Record excerpts:
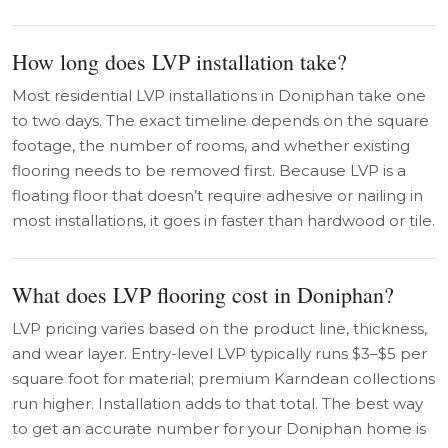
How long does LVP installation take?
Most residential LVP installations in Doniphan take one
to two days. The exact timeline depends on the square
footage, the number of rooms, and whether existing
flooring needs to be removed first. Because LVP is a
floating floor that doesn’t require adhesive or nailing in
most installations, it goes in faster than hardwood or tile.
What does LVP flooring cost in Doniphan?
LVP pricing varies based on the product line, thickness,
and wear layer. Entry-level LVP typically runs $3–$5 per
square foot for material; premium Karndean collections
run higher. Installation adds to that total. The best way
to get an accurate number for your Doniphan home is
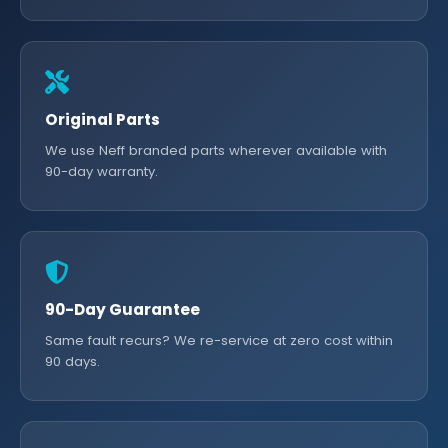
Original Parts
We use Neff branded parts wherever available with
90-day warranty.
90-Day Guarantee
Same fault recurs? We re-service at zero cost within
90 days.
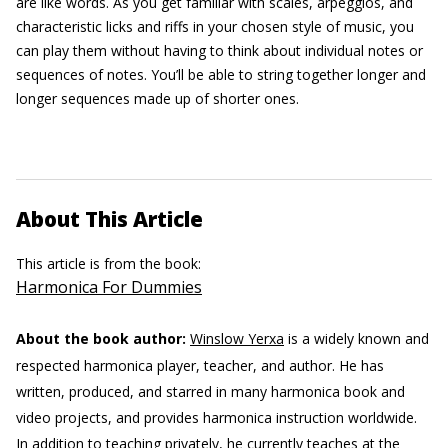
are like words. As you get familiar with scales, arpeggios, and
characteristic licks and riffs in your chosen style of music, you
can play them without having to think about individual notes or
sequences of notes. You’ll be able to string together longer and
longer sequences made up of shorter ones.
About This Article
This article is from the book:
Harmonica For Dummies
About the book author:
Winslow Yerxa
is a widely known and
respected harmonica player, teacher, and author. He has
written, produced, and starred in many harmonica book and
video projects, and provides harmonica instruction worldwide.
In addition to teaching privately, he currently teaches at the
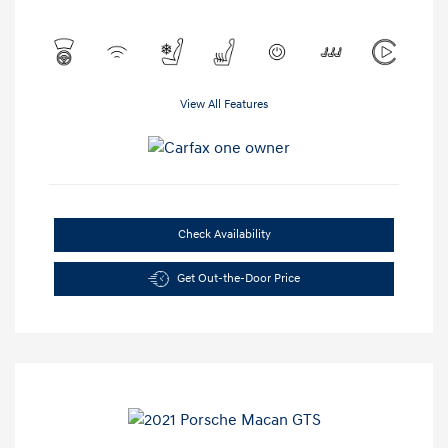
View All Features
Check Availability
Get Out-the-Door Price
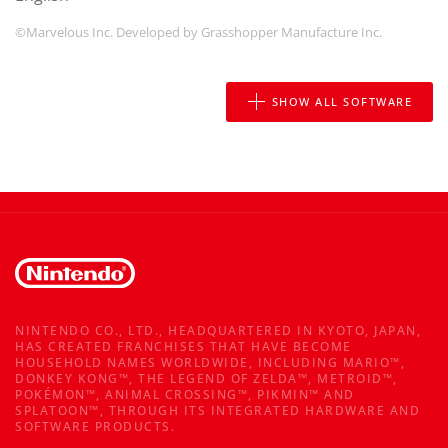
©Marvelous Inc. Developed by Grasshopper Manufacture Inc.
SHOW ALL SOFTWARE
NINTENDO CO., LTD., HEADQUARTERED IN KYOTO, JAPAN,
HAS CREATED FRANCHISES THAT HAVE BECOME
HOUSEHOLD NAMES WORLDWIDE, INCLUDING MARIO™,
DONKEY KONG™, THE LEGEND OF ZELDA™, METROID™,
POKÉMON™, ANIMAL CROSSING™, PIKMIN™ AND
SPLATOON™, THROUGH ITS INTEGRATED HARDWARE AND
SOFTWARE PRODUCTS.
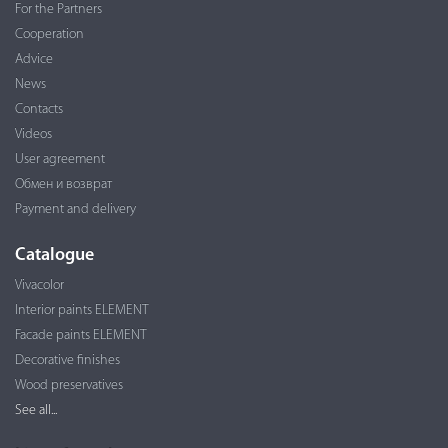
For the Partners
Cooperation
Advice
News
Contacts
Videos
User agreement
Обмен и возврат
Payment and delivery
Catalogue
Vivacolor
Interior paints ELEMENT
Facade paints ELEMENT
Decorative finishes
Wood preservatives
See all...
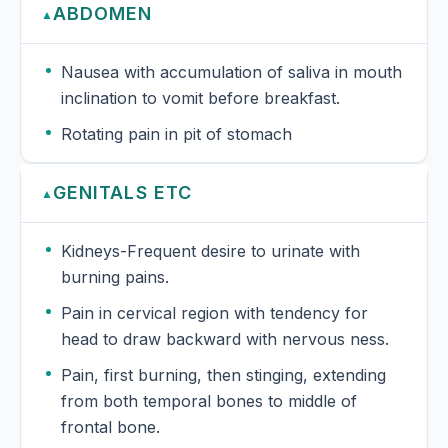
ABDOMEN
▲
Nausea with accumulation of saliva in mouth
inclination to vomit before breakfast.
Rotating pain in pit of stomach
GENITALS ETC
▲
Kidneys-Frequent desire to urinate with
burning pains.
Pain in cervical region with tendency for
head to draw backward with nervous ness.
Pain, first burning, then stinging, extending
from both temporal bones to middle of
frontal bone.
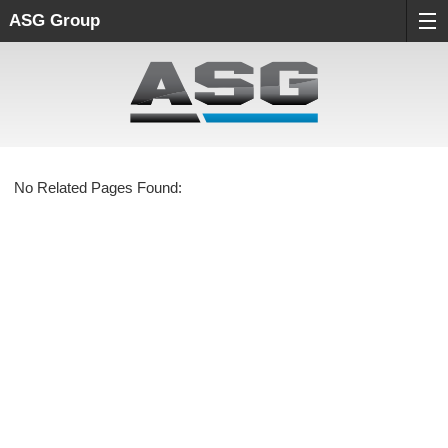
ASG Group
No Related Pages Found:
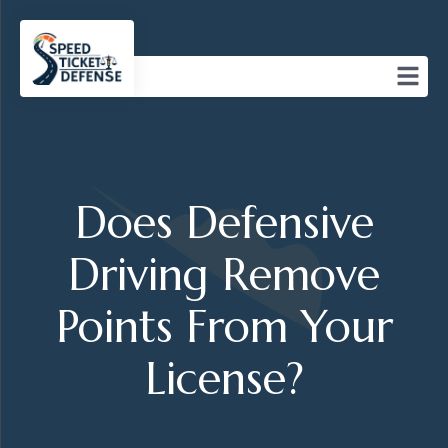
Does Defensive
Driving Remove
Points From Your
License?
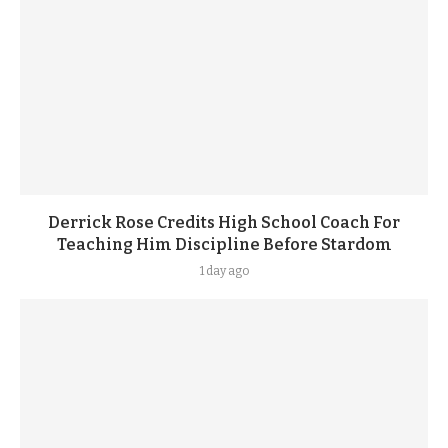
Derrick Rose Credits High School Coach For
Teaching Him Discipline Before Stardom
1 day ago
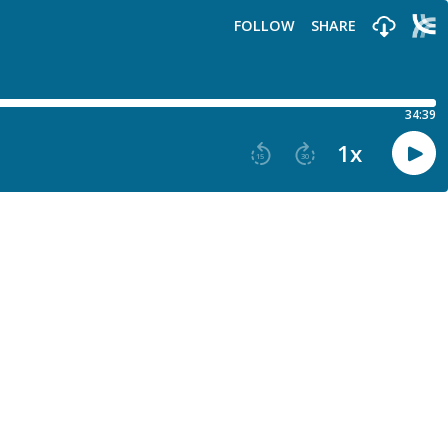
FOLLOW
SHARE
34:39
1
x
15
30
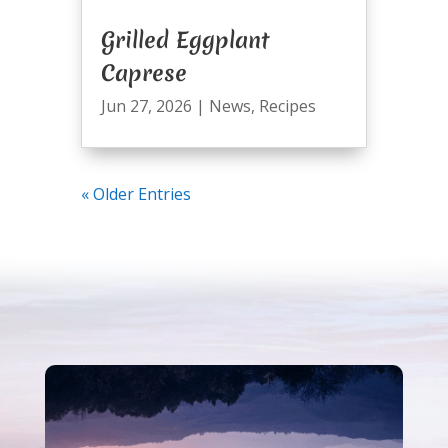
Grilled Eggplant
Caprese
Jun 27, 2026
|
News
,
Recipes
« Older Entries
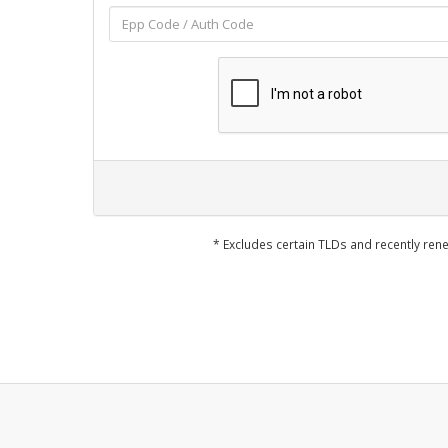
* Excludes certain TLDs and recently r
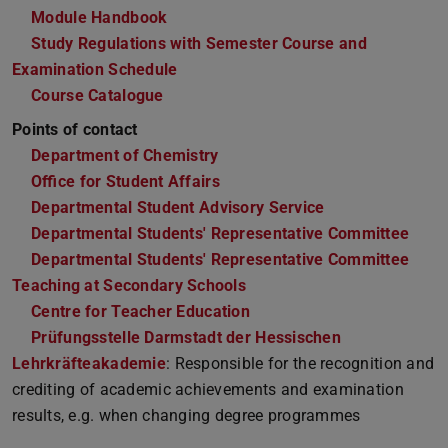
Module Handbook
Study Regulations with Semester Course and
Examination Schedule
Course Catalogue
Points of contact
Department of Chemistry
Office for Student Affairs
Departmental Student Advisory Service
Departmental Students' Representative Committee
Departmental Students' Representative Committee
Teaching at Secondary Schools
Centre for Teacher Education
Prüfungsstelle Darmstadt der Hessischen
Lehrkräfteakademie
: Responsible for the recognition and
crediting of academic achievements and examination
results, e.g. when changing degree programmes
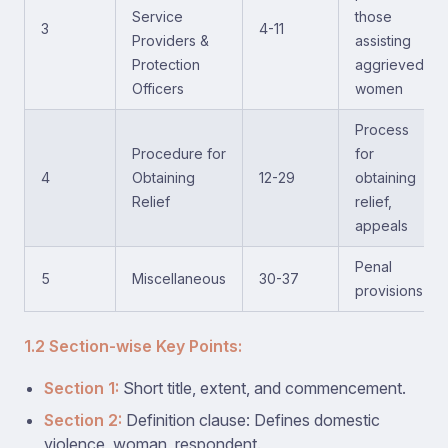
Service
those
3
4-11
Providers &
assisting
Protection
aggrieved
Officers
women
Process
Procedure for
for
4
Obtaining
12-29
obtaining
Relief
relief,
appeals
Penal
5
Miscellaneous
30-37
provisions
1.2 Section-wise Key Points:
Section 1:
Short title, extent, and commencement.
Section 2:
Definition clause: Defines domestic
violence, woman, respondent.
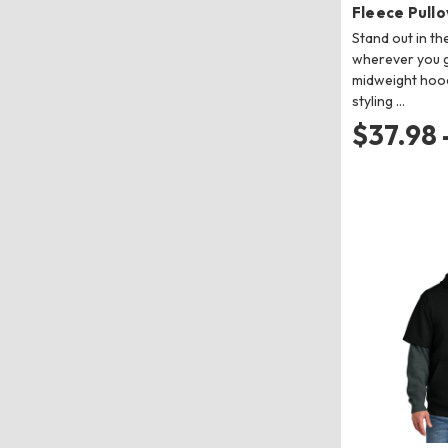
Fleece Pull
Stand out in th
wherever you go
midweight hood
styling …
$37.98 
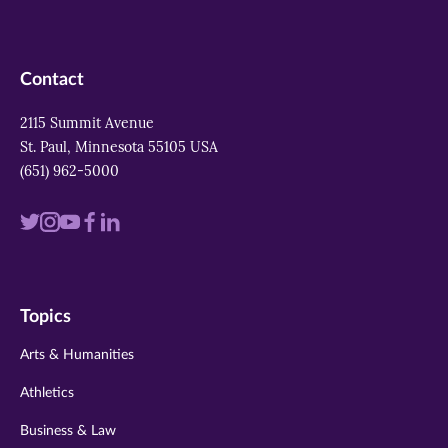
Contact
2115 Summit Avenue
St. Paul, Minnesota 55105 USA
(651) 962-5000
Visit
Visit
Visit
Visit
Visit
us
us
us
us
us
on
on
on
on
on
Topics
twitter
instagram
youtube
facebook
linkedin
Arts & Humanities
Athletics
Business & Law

What this task involves: With the pictures removed, the entries above should be transcribed exactly.

Response:
How long does LVP installation take?
Most residential LVP installations in Doniphan take one
to two days. The exact timeline depends on the square
footage, the number of rooms, and whether existing
flooring needs to be removed first. Because LVP is a
floating floor that doesn’t require adhesive or nailing in
most installations, it goes in faster than hardwood or tile.
What does LVP flooring cost in Doniphan?
LVP pricing varies based on the product line, thickness,
and wear layer. Entry-level LVP typically runs $3–$5 per
square foot for material; premium Karndean collections
run higher. Installation adds to that total. The best way
to get an accurate number for your Doniphan home is
Original Parts
We use Neff branded parts wherever available with
90-day warranty.
90-Day Guarantee
Same fault recurs? We re-service at zero cost within
90 days.
are like words. As you get familiar with scales, arpeggios, and
characteristic licks and riffs in your chosen style of music, you
can play them without having to think about individual notes or
sequences of notes. You’ll be able to string together longer and
longer sequences made up of shorter ones.
About This Article
This article is from the book:
Harmonica For Dummies
About the book author:
Winslow Yerxa
is a widely known and
respected harmonica player, teacher, and author. He has
written, produced, and starred in many harmonica book and
video projects, and provides harmonica instruction worldwide.
In addition to teaching privately, he currently teaches at the
View All Features
Check Availability
Get Out-the-Door Price
©Marvelous Inc. Developed by Grasshopper Manufacture Inc.
SHOW ALL SOFTWARE
NINTENDO CO., LTD., HEADQUARTERED IN KYOTO, JAPAN,
HAS CREATED FRANCHISES THAT HAVE BECOME
HOUSEHOLD NAMES WORLDWIDE, INCLUDING MARIO™,
DONKEY KONG™, THE LEGEND OF ZELDA™, METROID™,
POKÉMON™, ANIMAL CROSSING™, PIKMIN™ AND
SPLATOON™, THROUGH ITS INTEGRATED HARDWARE AND
SOFTWARE PRODUCTS.
For the Partners
Cooperation
Advice
News
Contacts
Videos
User agreement
Обмен и возврат
Payment and delivery
Catalogue
Vivacolor
Interior paints ELEMENT
Facade paints ELEMENT
Decorative finishes
Wood preservatives
See all...
ABDOMEN
▲
Nausea with accumulation of saliva in mouth
inclination to vomit before breakfast.
Rotating pain in pit of stomach
GENITALS ETC
▲
Kidneys-Frequent desire to urinate with
burning pains.
Pain in cervical region with tendency for
head to draw backward with nervous ness.
Pain, first burning, then stinging, extending
from both temporal bones to middle of
frontal bone.
ASG Group
No Related Pages Found:
Does Defensive
Driving Remove
Points From Your
License?
Derrick Rose Credits High School Coach For
Teaching Him Discipline Before Stardom
1 day ago
FOLLOW
SHARE
34:39
1
x
15
30
Grilled Eggplant
Caprese
Jun 27, 2026
|
News
,
Recipes
« Older Entries
* Excludes certain TLDs and recently r
Module Handbook
Study Regulations with Semester Course and
Examination Schedule
Course Catalogue
Points of contact
Department of Chemistry
Office for Student Affairs
Departmental Student Advisory Service
Departmental Students' Representative Committee
Departmental Students' Representative Committee
Teaching at Secondary Schools
Centre for Teacher Education
Prüfungsstelle Darmstadt der Hessischen
Lehrkräfteakademie
: Responsible for the recognition and
crediting of academic achievements and examination
results, e.g. when changing degree programmes
Service
those
3
4-11
Providers &
assisting
Protection
aggrieved
Officers
women
Process
Procedure for
for
4
Obtaining
12-29
obtaining
Relief
relief,
appeals
Penal
5
Miscellaneous
30-37
provisions
1.2 Section-wise Key Points:
Section 1:
Short title, extent, and commencement.
Section 2:
Definition clause: Defines domestic
violence, woman, respondent.
Fleece Pull
Stand out in th
wherever you go
midweight hood
styling …
$37.98 
Contact
2115 Summit Avenue
St. Paul, Minnesota 55105 USA
(651) 962-5000
Visit
Visit
Visit
Visit
Visit
us
us
us
us
us
on
on
on
on
on
Topics
twitter
instagram
youtube
facebook
linkedin
Arts & Humanities
Athletics
Business & Law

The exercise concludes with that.